RNA-protein (RNP) complexes are central to many fundamental processes of gene regulation and genome maintenance in all kingdoms of life. Understanding the biophysical and structural basis for RNA-protein interactions is vital for gaining insight into the assembly and function of these molecular machines. The first part of my talk will focus on the RNA-guided targeting complex, Cascade, a 405 kDa RNP involved in the bacterial CRISPR (clustered regularly interspaced short palindromic repeats) adaptive immune system. Cascade employs a short CRISPR (cr)RNA as a homing molecule for targeting foreign DNA from plasmids or bacteriophages for destruction. My work has focused on two subunits of Cascade: (1) CasE, the endoribonuclease responsible for the biogenesis of crRNAs from long precursor transcripts and (2) CasA, the largest subunit of Cascade, which is required for specific and non-specific DNA binding. Using a combination of X-ray crystallography, biochemistry and in vivo phage challenge experiments, we have determined how CasE recognizes and cleaves pre-crRNAs, and how CasA facilitates foreign target recognition and binding by Cascade. These results provide a framework for understanding the molecular mechanisms of cellular surveillance by Cascade.
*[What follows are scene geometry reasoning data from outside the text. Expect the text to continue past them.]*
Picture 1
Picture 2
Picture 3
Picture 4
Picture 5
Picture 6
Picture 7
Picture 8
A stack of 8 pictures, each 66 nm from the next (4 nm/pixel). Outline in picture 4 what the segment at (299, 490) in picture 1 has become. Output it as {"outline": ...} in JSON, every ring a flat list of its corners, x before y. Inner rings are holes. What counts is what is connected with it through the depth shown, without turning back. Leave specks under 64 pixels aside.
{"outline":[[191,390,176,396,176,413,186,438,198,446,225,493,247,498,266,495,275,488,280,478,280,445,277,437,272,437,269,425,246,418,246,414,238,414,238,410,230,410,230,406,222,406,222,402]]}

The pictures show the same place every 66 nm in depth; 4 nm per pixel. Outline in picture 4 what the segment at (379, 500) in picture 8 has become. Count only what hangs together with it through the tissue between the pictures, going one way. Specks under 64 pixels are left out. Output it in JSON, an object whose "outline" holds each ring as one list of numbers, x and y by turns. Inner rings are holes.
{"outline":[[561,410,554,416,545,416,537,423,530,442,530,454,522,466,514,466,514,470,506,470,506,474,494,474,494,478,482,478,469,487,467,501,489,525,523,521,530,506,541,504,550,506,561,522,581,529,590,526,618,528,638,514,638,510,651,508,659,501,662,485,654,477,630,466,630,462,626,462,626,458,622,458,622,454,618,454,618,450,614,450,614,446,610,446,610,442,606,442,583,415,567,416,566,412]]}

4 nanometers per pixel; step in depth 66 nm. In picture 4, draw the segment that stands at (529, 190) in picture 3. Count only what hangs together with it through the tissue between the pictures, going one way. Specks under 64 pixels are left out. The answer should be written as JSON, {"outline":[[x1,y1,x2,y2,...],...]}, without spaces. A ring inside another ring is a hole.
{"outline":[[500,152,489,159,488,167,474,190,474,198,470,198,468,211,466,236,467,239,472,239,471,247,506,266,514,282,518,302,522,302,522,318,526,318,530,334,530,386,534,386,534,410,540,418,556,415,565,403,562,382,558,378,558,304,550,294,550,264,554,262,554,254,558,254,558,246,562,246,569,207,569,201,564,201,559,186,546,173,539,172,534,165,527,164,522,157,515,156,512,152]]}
The second part of my talk will focus on one of the most important molecular machines in the cell, the ribosome. The translation of messenger RNA to protein by the ribosome is one of the central tenets of biology. Prior to initiation of this vital process, the ribosome must be assembled from its component parts through a highly ordered series of RNA folding and protein binding events. Although ribosome assembly has been studied extensively in vitro, our current understanding of in vivo assembly pathways, and especially the roles of the numerous factors that assist in ribosome biogenesis, is limited. We have developed a hybrid approach combining quantitative mass spectrometry (qMS) and single-particle electron microscopy (EM) to provide unprecedented insight into the composition and structure of cellular ribosome assembly intermediates. Our approach exploits the exquisite faculty of both techniques for the analysis of heterogeneous samples, here generated by fractionating crude lysates across sucrose gradients. By comparing the populations and conformations of assembly intermediates that accumulate in wild type and ribosome biogenesis factor deletion strains, we have discovered assembly pathways not previously observed in in vitro ribosome assembly studies, providing novel insights into the roles of biogenesis factors in in vivo ribosome assembly. In addition, this approach represents a generalizable toolkit for studying the assembly of supramolecular structures in heterogeneous cellular samples.